The university suffered particular damage during the final assault for the city's recapture. Gunfights erupted in its buildings, firebombs were heaved, and bombing from the sky combined to leave a swath of destruction covering the entire grounds. The result was a library and books mostly turned to ashes. Photographs taken inside make one wonder if anything is recoverable. Reuters photographers recently captured the extensive damage. Their chilling photographs can be seen here: www.reuters.com/news/picture/whats-left-of-mosuls-university?articleId=USRTX2YZ25.

 

As bad as the physical damage is, the human carnage is worse yet. Reportedly, dozens of instructors were killed after ISIS took over the city. Still, officials have spoken bravely of reopening the university and setting about the job of rebuilding the site.

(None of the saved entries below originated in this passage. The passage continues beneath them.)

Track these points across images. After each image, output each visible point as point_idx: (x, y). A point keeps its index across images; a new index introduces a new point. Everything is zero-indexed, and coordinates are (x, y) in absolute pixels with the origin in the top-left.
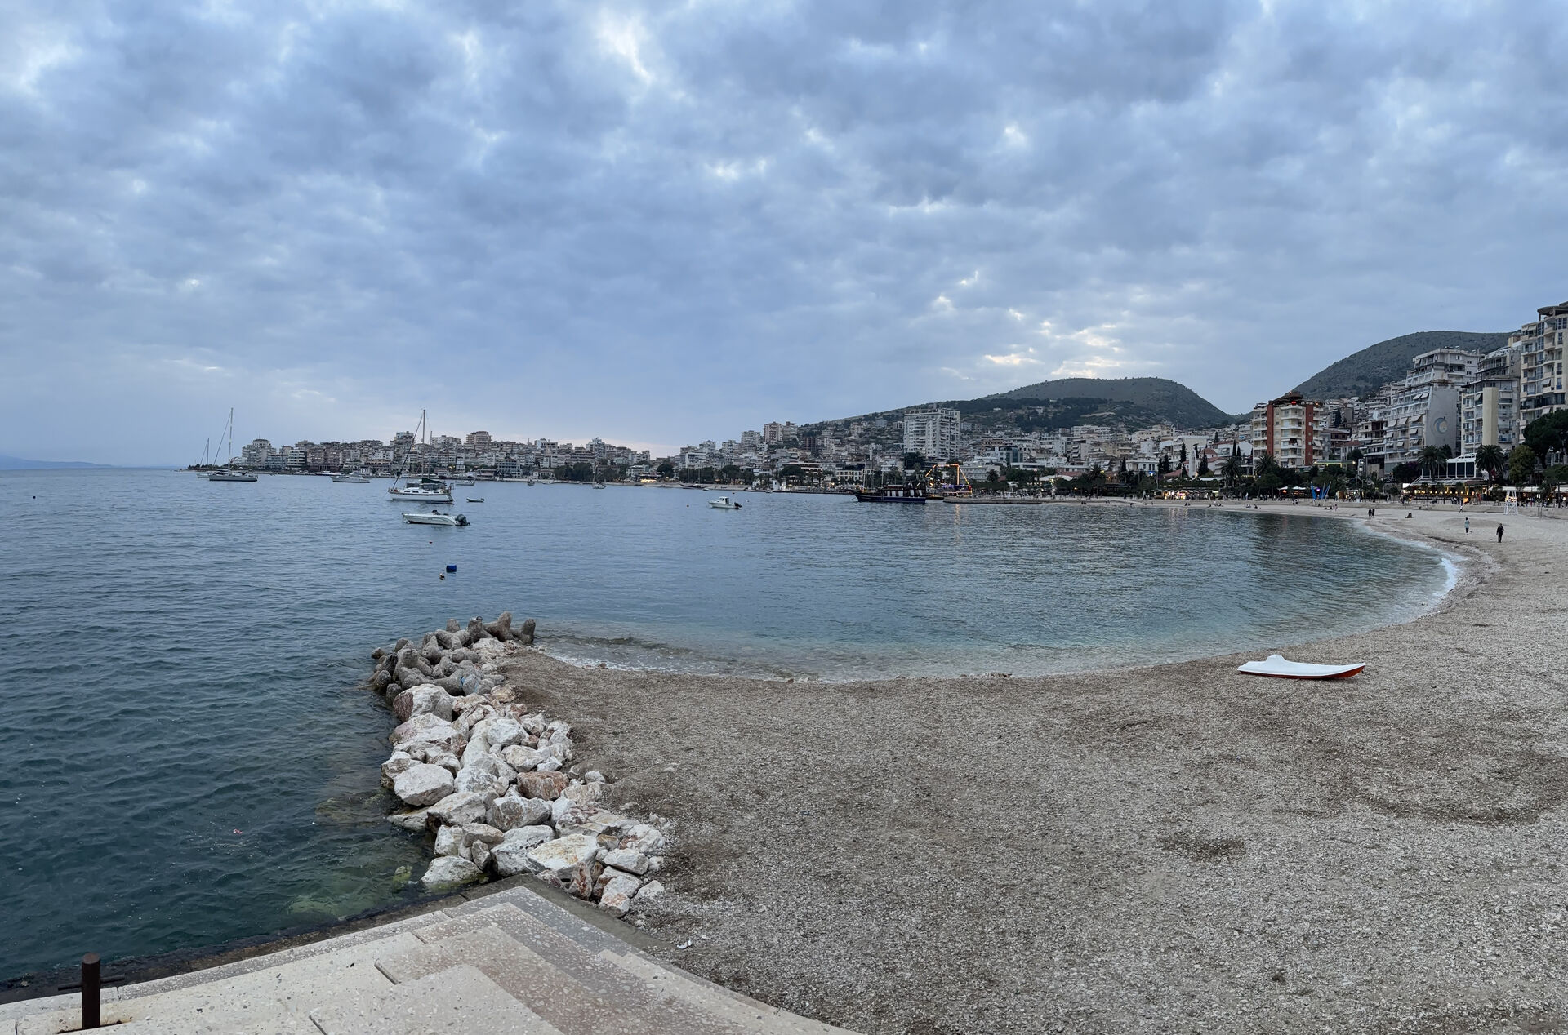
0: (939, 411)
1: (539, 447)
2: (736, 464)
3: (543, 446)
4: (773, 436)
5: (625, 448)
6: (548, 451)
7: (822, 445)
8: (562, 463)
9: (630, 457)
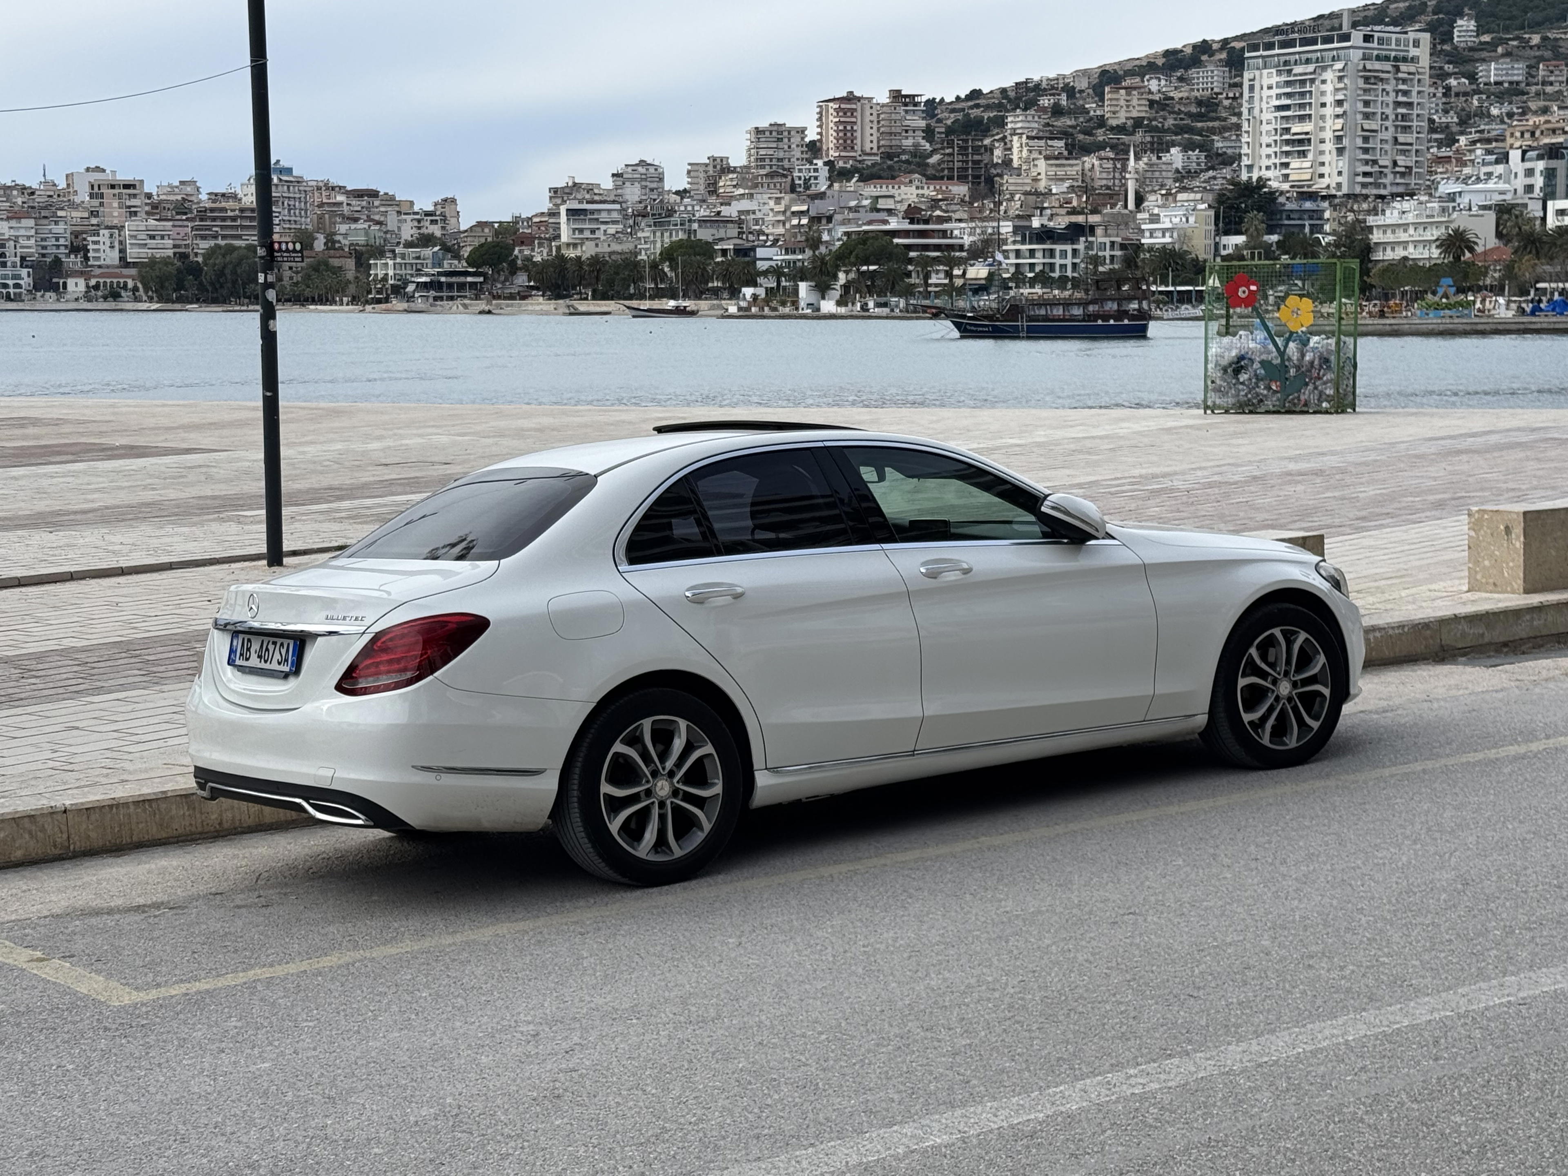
0: (1357, 37)
1: (83, 196)
2: (704, 234)
3: (96, 193)
4: (846, 139)
5: (374, 194)
6: (113, 212)
7: (1007, 163)
8: (165, 249)
9: (392, 221)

This isn't the first time they have faced this task. Earlier battles, including those during the Gulf War, damaged the facilities, though nothing on this magnitude before.

 

In somewhat related news, police in Denmark report that cultural items looted from Syria by ISIS are being offered for sale in Denmark. Among them is a very old copy copy of the Koran. At least, it is purported to be. ISIS began its rampage by destroying books and other antiquarian items, but quickly learned that if instead of destroying them, as their alleged "principles" demand, they offered them for sale in the West, they could exchange those principles for cash. They quickly created a large black market for valuable ancient artifacts.

 

However, the artifacts created a second illicit trade – non-ISIS members creating and selling fakes. It is hard to feel sympathy for those duped by the imitators, who think they are in effect stealing someone else's stolen artifacts for pennies on the dollar. In the case of the Koran offered, Danish officials believe it is most likely a fake.